DATA PROVIDED START
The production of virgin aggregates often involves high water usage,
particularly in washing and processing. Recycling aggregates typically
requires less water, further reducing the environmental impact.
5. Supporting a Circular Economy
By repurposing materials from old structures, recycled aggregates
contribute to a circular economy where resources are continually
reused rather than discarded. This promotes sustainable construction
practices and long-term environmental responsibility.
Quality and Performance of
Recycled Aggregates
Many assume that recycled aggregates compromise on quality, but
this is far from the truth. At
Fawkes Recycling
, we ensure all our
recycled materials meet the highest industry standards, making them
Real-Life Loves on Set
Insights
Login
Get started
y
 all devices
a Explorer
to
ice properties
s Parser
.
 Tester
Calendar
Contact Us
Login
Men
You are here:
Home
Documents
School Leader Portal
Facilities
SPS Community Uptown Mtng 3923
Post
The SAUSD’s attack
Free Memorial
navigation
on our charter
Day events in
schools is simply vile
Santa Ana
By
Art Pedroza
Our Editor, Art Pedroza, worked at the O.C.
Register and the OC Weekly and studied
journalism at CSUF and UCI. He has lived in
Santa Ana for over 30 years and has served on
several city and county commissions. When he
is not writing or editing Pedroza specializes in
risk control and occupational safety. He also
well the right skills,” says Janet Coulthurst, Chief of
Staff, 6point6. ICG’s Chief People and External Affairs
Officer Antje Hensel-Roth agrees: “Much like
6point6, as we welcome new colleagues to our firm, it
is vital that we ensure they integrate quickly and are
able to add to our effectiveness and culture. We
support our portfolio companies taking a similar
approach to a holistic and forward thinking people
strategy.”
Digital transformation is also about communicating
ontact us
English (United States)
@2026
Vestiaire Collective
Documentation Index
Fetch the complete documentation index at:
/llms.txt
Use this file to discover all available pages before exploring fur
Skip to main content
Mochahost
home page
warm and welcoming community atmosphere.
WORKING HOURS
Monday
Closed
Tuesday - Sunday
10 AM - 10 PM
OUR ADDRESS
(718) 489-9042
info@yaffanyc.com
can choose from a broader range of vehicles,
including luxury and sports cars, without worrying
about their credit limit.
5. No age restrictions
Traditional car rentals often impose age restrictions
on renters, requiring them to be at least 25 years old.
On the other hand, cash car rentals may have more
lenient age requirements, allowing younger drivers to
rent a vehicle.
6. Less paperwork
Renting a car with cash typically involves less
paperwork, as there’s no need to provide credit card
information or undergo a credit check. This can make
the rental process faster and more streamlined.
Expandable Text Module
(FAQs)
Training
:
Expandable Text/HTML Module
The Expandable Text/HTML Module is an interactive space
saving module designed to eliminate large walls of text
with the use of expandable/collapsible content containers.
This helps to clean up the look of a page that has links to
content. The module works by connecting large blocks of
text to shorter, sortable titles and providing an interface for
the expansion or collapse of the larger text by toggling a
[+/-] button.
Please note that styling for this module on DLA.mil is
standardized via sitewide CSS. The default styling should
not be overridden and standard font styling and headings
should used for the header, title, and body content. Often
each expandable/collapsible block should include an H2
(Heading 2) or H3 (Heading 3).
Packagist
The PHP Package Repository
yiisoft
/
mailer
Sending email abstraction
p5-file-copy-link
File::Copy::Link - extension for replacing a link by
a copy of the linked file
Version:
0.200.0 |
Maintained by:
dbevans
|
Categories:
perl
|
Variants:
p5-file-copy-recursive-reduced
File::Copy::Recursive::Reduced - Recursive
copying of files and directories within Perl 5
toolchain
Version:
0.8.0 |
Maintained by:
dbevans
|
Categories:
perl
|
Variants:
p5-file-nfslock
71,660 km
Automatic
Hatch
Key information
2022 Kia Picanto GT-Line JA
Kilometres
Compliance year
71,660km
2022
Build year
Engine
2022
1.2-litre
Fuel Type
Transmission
DATA PROVIDED END
WHAT IS NEEDED - Give the tally of lines in the listing above that contain the string "styling", with nothing besides it.

SOLUTION TO THIS EXERCISE - 3